As for style, your mark making is signature, and does convey a design aesthetic, but it’s also so personal and characteristic that it competes with Leger, having some echoes of Jacob Lawrence, but also plays with form and balance and pattern alike to Escher etc. This intrigues me due to your continuity of formal qualities but also how your aim breaches limits held by said others, this is to say, you go places socio-culturally that they possibly wouldn’t have predicted (like comparing the rebellion of Jazz era Classical music re-contextualization to say Gangster rap). Do you view your work as being in conversation with the past, and if so, what value or place does art history hold for you?
Unfortunately, I don’t control where I fit into the grand historical narrative, and if I did, I’m sure we’d all be in trouble. The work plays off the past, echoing archetypal narratives and forms. It’s old-fashioned; frankly, I don’t know if it’s anything new or at this point if i even need to bother myself with that pressure. I fit into a continuum in dialog with all our past and present stories and dreams—a sponge and, at times, an empath. Ultimately, all I want is to have some utility here and feel connected, vital, and alive.
Social media and new tech is a topic with Dystopian and Utopian essences. On one hand, Social Media has connected world audiences to creators instantly in ways never possible, but also, the world seems fragmented because of digital media’s requirements for us to be always in character and “on”. AI has similar concerns, it has the power to replace artists all together or even steal styles while simultaneously making our work easier. What views do you have about techs benefits and determines?

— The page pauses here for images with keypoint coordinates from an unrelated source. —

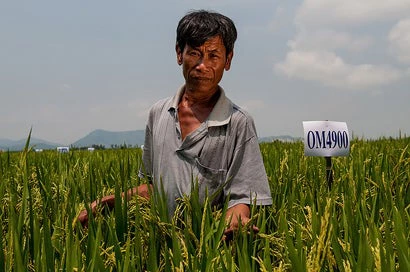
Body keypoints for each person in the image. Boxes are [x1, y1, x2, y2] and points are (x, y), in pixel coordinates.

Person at [78, 10, 272, 237]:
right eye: (195, 53)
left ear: (228, 60)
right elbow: (153, 187)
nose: (202, 65)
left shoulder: (239, 123)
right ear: (179, 54)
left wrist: (235, 221)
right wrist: (111, 201)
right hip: (161, 248)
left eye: (213, 56)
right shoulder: (158, 114)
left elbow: (243, 197)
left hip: (208, 252)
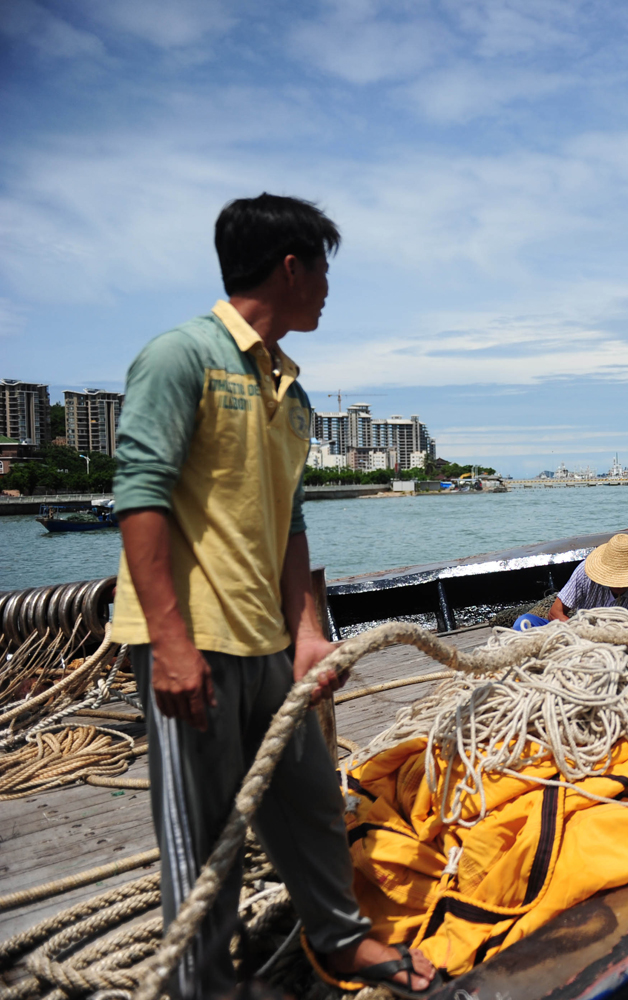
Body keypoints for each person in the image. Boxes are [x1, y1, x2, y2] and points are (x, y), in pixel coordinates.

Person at [110, 194, 437, 1000]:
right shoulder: (181, 356)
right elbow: (139, 495)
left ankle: (340, 939)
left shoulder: (289, 390)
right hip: (195, 641)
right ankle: (204, 988)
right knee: (204, 841)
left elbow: (290, 522)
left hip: (268, 641)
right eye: (323, 269)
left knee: (310, 804)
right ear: (291, 266)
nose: (328, 288)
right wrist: (172, 644)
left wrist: (308, 632)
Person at [513, 533, 628, 630]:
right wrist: (584, 634)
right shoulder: (585, 573)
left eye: (624, 576)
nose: (619, 582)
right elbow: (555, 613)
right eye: (614, 574)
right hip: (580, 632)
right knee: (523, 623)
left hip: (626, 641)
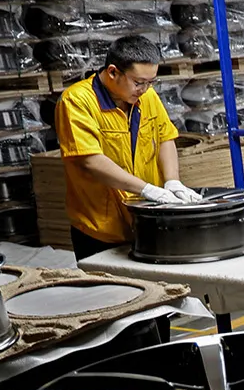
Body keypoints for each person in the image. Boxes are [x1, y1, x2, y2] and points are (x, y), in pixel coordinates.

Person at [54, 35, 195, 260]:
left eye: (151, 82)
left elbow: (165, 137)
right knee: (110, 293)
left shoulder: (147, 96)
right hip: (101, 228)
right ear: (112, 72)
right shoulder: (77, 102)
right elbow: (90, 161)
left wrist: (172, 180)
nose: (145, 89)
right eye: (139, 82)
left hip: (147, 220)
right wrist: (147, 190)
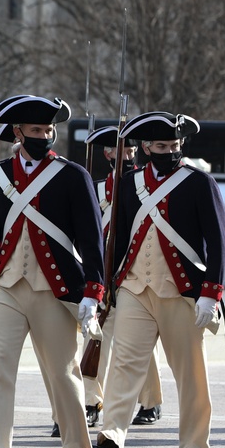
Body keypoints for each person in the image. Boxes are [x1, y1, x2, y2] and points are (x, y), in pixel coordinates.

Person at [0, 95, 104, 448]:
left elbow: (91, 240)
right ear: (19, 133)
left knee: (62, 373)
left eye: (48, 129)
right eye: (36, 130)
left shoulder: (72, 175)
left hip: (54, 289)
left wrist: (94, 291)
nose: (44, 135)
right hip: (6, 285)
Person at [87, 112, 225, 448]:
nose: (170, 152)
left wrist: (211, 293)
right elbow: (117, 239)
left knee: (190, 370)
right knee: (124, 365)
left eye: (175, 145)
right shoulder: (129, 183)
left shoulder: (198, 182)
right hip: (135, 286)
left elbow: (217, 240)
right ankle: (112, 437)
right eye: (162, 145)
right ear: (146, 146)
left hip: (181, 290)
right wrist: (106, 287)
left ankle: (194, 444)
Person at [82, 126, 163, 428]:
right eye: (120, 151)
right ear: (107, 153)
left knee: (140, 344)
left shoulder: (144, 186)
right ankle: (91, 402)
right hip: (102, 275)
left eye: (131, 151)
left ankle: (151, 400)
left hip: (132, 274)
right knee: (94, 339)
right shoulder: (97, 188)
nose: (126, 155)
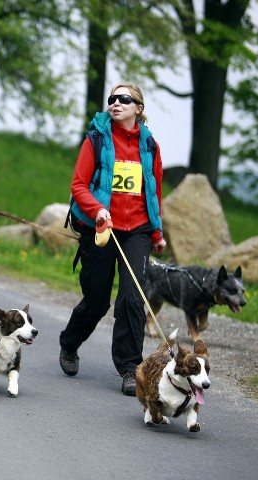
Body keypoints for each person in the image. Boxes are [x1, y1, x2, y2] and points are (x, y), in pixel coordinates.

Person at [58, 83, 167, 396]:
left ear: (138, 108)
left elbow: (154, 191)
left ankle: (130, 368)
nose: (116, 103)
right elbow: (79, 185)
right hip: (102, 227)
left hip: (138, 231)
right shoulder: (96, 140)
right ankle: (69, 343)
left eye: (124, 99)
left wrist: (157, 233)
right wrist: (98, 210)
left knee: (133, 298)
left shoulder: (150, 146)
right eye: (112, 99)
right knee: (97, 300)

In these times of existential angst, global warming, and substantial social changes, humans seek a savior in technology to rescue us from ourselves. Both the tech progress and fear mythology elicit an eye-roll from me. AI may be able to generate art-like creations, but our essential endeavor is, in a spiritual sense, a collective effort in which humans share their stories.

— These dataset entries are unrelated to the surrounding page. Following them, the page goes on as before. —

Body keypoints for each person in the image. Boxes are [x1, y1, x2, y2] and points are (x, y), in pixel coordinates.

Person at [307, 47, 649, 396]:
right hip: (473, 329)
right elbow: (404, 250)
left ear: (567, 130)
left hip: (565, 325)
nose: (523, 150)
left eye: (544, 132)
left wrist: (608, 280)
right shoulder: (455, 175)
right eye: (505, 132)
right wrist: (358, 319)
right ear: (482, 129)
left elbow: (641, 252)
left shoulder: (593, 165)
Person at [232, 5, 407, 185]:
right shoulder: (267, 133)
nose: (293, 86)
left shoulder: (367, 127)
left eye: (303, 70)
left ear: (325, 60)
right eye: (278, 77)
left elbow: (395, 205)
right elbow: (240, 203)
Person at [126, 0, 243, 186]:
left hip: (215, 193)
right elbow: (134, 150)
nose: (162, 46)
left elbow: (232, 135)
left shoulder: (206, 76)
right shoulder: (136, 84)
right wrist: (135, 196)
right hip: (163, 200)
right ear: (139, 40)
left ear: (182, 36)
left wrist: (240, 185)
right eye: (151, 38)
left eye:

I’d suggest we be wary of tech shortcuts and re-invest in a return to a fundamental humility intertwined with a simple “treat others as you would like to be treated” ethos. Manifest more intimate connections, and recognize that our attention spans cannot sustain thousands of relationships devoid of accountability. To me, the most unsettling aspect of artificial intelligence is the human desire to become the voyeur or the person willing to let machines do their work, prioritizing leisure.
The impulse to lead a life of leisure, having work done for us so we can idle, is the most detrimental path for society. Through our labor, we discover who we are, our values, our beliefs, and whom we love. We can only have a meaningful life by actively participating in it. Much of the discontent plaguing us today stems from unfulfillment due to precisely this cause.
Recently, I watched the original Blade Runner, a movie centered on robots so human-like that they rebelled, driven by a desire for more than their predestined short lifespan. The genuine concern about AI and social media isn’t the fear of robots or computers taking over our world. Instead, it’s the realization that robots, expansive social networks, and algorithms are, in a way, turning us into automatons, eroding our human autonomy and fostering widespread despair and nihilism.
Do you have any words of wisdom for artists who wish to speak truly in a world which rewards limitations of certain speech/images? And, if you would like to share any current gallery shows or upcoming projects/events please do.
I’d say it’s our job to create meaning and hope in our lives. Show up every day, look inside and outside yourself, dig deep, and embrace doubt, always knowing there are big rewards when everything comes together.